Logo_logo_vereniging_hogescholen_hbo

Gisteren is het sectorakkoord hbo 2018 door Thom de Graaf, voorzitter van de Vereniging Hogescholen, en onderwijsminister Ingrid van Engelshoven getekend. In het akkoord zijn de kwaliteitsafspraken hoger onderwijs, de wijze van profilering van de hogescholen en de gedeelde prioriteiten voor de periode 2019 tot 2022 vastgelegd. Dit meldt de Vereniging Hogescholen.

Meerwaarde van het hbo

Het sectorakkoord is een steun voor de ontwikkeling van het hbo. Naast afspraken over de besteding van de studievoorschotmiddelen gaat het om het versterken van het praktijkgericht onderzoek, versterking van internationalisering en de rol van hogescholen bij leven lang leren. Door de extra investeringen in praktijkgericht onderzoek kunnen hogescholen hun maatschappelijke impact vergroten en het onderwijs versterken. Dit gebeurt door te zorgen voor groei (aantal en omvang) van lectoraten en toename van het aantal betrokken studenten en docenten.
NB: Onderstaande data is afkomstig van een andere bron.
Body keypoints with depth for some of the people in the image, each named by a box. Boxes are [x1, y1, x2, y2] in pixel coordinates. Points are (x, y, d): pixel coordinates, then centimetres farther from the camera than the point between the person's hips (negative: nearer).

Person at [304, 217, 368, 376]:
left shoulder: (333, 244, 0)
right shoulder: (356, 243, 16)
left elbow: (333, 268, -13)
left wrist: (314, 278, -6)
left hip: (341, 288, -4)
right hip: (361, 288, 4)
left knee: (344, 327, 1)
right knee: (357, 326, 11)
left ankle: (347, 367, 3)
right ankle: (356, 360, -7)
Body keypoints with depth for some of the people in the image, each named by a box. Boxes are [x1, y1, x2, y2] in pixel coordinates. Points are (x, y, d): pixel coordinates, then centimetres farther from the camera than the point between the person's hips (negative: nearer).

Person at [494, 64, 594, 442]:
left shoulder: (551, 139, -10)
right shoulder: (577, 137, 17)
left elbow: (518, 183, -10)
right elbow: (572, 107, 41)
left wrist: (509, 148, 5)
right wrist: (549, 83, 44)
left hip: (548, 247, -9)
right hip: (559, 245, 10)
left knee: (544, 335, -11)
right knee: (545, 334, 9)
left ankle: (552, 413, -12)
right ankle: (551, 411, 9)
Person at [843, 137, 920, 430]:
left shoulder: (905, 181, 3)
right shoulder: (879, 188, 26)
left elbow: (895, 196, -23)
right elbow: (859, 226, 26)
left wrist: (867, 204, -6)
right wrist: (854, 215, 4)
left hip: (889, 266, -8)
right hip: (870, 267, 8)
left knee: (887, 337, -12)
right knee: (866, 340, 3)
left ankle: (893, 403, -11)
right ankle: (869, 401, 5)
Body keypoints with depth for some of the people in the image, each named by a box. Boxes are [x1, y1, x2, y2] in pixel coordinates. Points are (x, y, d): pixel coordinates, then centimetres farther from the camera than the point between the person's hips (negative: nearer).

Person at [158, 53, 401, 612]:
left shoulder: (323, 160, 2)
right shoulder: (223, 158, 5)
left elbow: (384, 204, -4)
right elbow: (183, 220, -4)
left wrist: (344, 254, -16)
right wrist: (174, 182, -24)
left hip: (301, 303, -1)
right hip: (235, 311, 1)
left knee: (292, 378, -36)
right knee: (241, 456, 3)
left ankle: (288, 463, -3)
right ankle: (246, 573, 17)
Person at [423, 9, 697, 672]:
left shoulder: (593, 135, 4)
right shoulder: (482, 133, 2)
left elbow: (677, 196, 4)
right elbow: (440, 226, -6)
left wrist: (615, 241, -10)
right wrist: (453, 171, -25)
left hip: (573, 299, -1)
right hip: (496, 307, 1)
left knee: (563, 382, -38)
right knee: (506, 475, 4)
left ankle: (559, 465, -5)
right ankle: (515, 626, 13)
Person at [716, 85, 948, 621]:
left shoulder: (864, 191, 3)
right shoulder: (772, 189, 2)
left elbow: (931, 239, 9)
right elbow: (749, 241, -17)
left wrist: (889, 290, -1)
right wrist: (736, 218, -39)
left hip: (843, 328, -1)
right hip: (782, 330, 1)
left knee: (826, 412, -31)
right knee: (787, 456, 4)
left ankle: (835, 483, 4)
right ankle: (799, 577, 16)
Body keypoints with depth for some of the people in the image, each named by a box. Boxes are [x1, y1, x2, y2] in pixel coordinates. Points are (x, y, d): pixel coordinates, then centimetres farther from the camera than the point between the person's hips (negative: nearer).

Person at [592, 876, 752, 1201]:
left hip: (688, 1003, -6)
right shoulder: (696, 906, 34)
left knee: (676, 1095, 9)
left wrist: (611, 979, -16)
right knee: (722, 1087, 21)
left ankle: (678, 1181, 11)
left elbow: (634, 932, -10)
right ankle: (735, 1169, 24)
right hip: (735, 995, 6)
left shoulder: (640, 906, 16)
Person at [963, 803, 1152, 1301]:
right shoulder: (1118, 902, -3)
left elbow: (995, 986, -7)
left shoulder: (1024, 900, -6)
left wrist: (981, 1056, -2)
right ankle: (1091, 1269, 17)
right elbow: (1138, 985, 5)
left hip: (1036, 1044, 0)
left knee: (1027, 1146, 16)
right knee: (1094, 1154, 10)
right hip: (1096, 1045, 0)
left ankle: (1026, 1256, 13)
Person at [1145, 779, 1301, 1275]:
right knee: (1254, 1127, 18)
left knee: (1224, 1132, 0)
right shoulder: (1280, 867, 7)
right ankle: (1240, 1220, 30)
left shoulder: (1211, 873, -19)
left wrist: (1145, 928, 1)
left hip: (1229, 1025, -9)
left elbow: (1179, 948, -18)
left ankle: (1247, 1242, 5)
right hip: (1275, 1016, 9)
Ook wordt er blijvend ingezet op de verdere profilering van de hogescholen, zowel ten aanzien van onderwijs als praktijkgericht onderzoek, en zwaartepuntvorming met de Centers of Expertise en het starten van nieuwe Centers of Expertise. 
 

Een toegankelijk hbo

De hogescholen blijven zich inzetten op het verbeteren van de doorstroom vanuit het mbo, havo en vwo naar het hbo. Verder is er meer ruimte ontstaan om het aanbod aan associate degrees en masters uit te bouwen. Ook zullen de hogescholen verder werken aan flexibilisering van leerroutes ook over de grenzen van opleidingen en instellingen heen.
 

Doorontwikkeling hbo in het stelsel

De hogescholen vinden het belangrijk dat in het verlengde van dit sectorakkoord wordt geïnvesteerd in een traject voor de doorontwikkeling en verdieping van het advies van de commissie Veerman, gericht op meer ruimte voor differentiatie en profilering en het bevorderen van gelijke kansen en keuzeruimte voor studenten in het stelsel. Onderdeel hiervan is onder meer een verkenning naar de verdere verdieping van onderwijs en onderzoek in het hbo binnen het stelsel, in lijn met de agenda van de commissie Veerman. Hierbij gaat het bijvoorbeeld om grotere differentiatie in het portfolio en de ontwikkeling van een voor het hbo specifieke derde cyclus.
 

Financiële middelen

In 2017 besteedde de overheid ruim 2,8 miljard euro aan de bekostiging van hogescholen (excl. groen onderwijs). Door bezuinigingen van het vorige en het huidige kabinet (bij een vrijwel constant studentenvolume volgens de referentieramingen 2017) daalt de komende jaren dit macrobudget exclusief de studievoorschotmiddelen. Door de invoering van het studievoorschot is vanaf 2018 het budget verhoogd met 115 miljoen euro, oplopend tot 341 miljoen euro in 2024. Hierdoor wordt de daling van het hbo-budget omgebogen in een beperkte netto toename. Daarnaast komen extra middelen beschikbaar voor praktijkgericht onderzoek.